Aboriginal occupation rally revives tensions in Ontario

A rally to mark the fifth anniversary of an aboriginal occupation in Caledonia, Ont. has revived tensions between some of the town’s residents and aboriginal supporters.

Members of Canadian Advocates for Charter Equality (CANACE) carry a makeshift  monument back to their trucks after being turned away from Six Nations land by protesters in Caledonia

Members of Canadian Advocates for Charter Equality (CANACE) carry a makeshift monument back to their trucks after being turned away from Six Nations land by protesters in Caledonia

CALEDONIA, Ont. — A rally to mark the fifth anniversary of an aboriginal occupation in Caledonia, Ont. has revived tensions between some of the town’s residents and aboriginal supporters.

Members of the local Six Nations reserve and aboriginal rights activists turned out on Sunday to block the path of a march led by Gary McHale, a vocal opponent of the occupation.

“Let’s end this conflict right now,” a Six Nations woman told McHale and his group, urging them to turn around and go home.

McHale and his followers were trying to place a monument near the entrance to a section of disputed land but were forced back by the protesters.

Both sides started shouting and provincial police intervened after a scuffle broke out. No one was injured.

The monument represents the apology the group is seeking from Six Nations leaders, the Ontario government and Ontario Provincial Police for “terrorizing” Caledonia residents, Mark Vandermaas, another organizer, said.

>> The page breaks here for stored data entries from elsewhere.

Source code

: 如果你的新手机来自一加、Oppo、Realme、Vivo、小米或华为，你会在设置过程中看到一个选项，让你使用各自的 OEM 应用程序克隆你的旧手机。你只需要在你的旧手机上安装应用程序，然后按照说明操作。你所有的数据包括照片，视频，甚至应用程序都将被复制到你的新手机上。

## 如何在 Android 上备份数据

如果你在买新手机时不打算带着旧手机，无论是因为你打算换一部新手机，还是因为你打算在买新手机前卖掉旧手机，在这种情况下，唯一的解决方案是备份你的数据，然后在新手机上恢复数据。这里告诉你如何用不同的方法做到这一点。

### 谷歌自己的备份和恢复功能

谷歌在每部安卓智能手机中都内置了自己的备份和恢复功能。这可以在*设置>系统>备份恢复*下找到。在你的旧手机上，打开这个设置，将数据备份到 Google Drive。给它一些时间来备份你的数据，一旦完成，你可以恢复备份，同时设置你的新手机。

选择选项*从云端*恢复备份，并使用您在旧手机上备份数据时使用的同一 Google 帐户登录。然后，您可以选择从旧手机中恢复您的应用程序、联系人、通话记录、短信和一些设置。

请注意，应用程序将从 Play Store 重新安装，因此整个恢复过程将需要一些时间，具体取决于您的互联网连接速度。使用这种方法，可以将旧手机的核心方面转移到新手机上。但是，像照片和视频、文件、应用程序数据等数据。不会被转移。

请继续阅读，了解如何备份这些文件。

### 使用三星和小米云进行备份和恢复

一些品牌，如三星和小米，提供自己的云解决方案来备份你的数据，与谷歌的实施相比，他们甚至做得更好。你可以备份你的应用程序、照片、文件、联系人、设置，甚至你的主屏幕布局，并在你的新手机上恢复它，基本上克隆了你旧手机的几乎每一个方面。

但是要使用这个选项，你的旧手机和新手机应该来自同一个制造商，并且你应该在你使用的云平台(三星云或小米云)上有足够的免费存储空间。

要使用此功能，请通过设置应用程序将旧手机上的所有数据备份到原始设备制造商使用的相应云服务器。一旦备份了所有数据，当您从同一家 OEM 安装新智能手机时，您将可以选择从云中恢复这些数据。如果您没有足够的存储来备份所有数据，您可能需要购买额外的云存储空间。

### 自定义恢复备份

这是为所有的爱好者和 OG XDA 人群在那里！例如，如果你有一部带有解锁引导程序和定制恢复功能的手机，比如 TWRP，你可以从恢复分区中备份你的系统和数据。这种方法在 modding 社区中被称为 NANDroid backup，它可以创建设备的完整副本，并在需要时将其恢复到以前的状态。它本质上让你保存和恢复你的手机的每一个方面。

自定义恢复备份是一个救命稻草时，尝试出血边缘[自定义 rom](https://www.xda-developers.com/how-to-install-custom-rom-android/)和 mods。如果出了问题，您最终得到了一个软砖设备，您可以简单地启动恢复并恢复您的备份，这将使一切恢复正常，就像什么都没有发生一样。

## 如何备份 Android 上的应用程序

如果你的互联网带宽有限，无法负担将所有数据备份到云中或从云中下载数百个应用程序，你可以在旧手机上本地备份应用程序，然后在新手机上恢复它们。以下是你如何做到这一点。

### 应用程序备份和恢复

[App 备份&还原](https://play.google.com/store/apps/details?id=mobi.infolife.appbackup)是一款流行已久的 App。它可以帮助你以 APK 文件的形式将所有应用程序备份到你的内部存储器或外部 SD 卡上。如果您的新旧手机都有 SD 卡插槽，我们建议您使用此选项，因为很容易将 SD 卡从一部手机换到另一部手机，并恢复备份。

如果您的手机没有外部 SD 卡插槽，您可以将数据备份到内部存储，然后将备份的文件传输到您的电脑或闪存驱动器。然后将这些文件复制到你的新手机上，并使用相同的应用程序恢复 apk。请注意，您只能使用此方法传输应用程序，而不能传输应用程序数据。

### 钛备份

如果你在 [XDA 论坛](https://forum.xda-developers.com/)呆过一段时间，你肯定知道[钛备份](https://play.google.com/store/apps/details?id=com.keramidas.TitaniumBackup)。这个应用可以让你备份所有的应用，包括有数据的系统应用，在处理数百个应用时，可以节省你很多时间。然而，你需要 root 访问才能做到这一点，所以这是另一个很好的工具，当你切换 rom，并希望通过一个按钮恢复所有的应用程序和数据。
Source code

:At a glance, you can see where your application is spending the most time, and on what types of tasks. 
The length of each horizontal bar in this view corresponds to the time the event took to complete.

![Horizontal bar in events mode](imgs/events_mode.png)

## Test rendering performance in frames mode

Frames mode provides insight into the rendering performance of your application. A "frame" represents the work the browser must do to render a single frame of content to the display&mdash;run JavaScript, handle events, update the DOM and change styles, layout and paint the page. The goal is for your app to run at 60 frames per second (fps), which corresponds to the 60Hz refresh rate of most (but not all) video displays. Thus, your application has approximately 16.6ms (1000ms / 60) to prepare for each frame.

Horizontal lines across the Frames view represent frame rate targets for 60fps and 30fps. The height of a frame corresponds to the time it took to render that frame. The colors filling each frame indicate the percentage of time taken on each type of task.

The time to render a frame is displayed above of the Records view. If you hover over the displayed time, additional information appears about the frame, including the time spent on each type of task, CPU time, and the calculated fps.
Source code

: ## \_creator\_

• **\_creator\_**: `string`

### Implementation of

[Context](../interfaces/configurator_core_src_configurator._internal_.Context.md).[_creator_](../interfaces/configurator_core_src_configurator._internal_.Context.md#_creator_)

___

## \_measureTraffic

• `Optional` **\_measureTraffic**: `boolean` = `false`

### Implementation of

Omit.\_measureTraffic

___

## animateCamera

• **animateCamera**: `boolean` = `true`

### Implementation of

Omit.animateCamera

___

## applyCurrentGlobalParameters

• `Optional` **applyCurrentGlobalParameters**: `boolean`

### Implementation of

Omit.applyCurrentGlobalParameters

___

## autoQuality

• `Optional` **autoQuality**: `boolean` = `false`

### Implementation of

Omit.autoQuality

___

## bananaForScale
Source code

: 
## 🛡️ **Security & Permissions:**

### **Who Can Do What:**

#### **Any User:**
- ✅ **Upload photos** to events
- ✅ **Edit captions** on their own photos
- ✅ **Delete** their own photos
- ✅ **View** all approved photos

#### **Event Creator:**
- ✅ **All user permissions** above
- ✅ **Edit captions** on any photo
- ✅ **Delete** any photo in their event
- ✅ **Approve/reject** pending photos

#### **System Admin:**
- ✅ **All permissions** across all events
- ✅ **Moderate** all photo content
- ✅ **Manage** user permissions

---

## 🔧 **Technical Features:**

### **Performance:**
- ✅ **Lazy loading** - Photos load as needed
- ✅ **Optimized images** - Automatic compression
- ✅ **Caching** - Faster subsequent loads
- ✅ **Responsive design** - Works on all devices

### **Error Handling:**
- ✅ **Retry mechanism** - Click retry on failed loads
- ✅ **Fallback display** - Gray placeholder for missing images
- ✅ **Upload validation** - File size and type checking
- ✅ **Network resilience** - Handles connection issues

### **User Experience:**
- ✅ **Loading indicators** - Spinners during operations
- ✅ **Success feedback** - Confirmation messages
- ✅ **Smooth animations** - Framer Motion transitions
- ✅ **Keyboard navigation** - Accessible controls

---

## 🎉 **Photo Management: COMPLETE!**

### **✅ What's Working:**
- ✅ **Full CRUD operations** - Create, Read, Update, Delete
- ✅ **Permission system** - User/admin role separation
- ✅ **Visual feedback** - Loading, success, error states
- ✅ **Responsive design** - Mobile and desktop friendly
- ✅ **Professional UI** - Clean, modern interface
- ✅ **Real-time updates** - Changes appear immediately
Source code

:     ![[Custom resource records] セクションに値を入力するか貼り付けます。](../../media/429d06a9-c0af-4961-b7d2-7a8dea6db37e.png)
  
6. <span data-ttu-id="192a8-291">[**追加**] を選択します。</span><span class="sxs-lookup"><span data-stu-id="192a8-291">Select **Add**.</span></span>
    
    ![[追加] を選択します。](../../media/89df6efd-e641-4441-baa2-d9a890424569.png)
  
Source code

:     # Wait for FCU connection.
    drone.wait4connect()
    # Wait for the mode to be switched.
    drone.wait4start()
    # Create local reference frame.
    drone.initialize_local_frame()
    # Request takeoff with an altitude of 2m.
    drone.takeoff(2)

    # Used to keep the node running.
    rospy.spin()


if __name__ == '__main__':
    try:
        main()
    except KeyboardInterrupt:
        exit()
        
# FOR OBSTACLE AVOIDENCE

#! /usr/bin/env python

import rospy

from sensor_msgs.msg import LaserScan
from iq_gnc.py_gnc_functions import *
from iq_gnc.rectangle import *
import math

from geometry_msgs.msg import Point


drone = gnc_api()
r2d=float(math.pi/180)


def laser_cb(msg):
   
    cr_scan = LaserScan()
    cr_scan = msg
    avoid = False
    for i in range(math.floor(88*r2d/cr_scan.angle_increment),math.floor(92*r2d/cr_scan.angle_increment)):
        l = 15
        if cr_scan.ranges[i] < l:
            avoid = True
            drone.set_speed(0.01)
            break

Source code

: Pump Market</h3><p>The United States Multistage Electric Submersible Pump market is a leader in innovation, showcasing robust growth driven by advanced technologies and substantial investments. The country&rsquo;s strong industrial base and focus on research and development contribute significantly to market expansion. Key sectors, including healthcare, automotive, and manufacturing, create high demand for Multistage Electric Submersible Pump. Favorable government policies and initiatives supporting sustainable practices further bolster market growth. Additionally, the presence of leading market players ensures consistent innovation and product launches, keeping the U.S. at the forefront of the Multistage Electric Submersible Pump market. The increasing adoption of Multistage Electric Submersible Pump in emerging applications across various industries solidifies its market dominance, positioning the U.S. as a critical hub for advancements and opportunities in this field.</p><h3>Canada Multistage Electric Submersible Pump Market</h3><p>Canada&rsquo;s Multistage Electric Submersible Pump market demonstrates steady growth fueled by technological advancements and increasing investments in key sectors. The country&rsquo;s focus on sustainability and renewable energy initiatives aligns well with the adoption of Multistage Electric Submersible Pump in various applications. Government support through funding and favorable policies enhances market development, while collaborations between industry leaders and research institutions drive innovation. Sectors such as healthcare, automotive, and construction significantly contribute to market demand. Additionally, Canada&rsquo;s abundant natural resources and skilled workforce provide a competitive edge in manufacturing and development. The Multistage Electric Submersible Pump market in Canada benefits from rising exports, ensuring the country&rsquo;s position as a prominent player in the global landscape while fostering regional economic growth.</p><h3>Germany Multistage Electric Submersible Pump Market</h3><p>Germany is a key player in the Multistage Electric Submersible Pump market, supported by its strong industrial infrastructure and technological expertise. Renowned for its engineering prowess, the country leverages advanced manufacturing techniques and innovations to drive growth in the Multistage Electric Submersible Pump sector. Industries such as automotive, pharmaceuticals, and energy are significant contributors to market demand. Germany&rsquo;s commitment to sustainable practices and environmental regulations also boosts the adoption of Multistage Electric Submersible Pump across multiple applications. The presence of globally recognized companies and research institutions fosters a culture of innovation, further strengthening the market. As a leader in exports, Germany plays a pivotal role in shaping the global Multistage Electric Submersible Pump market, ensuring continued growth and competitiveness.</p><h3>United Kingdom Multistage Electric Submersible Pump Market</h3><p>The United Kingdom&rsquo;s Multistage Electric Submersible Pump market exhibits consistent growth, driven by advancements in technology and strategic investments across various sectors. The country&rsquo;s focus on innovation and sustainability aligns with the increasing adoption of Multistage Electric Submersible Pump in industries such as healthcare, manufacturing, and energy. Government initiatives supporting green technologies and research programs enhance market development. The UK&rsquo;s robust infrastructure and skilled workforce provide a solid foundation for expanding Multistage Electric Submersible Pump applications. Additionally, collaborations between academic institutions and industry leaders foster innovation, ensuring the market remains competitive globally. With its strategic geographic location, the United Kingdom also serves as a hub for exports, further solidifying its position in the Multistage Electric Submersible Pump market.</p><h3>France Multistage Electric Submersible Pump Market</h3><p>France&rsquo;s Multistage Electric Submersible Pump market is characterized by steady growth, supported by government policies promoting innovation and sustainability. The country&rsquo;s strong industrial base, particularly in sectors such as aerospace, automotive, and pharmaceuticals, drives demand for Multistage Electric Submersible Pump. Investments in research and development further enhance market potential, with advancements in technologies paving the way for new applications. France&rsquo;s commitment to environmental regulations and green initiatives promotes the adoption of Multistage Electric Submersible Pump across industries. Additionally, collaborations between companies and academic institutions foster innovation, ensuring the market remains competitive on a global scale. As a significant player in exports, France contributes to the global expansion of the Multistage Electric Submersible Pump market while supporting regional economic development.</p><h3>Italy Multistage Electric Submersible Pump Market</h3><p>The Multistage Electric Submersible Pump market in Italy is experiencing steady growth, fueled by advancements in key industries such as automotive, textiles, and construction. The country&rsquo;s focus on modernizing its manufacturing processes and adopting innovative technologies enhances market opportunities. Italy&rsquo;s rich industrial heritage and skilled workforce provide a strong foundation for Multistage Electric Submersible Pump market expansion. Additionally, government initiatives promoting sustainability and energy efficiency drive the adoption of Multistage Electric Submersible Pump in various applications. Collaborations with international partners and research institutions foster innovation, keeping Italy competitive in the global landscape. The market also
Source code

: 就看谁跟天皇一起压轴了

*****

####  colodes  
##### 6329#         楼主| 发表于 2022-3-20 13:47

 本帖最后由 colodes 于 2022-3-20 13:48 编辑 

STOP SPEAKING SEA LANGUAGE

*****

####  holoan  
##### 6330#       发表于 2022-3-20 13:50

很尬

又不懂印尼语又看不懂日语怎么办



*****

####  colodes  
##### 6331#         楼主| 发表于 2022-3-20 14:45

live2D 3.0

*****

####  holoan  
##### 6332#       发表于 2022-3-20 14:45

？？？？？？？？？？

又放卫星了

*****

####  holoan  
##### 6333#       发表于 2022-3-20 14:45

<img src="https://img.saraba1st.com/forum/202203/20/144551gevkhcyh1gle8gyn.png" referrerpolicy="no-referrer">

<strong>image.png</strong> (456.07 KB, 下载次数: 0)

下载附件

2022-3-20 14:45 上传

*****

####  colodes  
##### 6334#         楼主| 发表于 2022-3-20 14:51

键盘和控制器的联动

He accused police of favouring the aboriginal protesters and “creating an environment where there will be violence.”

Some homeowners and businesses near the site have complained that provincial police aren’t enforcing the law with Six Nations demonstrators.

The simmering dispute has erupted in violent clashes between protesters and local residents since the land was occupied by Six Nations members in 2006.

Some at Sunday’s rally blamed the demonstration for stirring up conflict at a time when the town is growing more peaceful.

“As long as you keep doing this, it won’t stop,” Jan Longbow, a Six Nations resident, told McHale. “We’ve got to stop this, we’ve got to stop it now.”

Six Nations activists moved onto a former housing development called the Douglas Creek Estates on Feb. 28, 2006.

The former housing development is currently held in trust by the province, which paid $16 million for the land.

The government has said protesters can remain there while all sides negotiate a resolution to the land claim.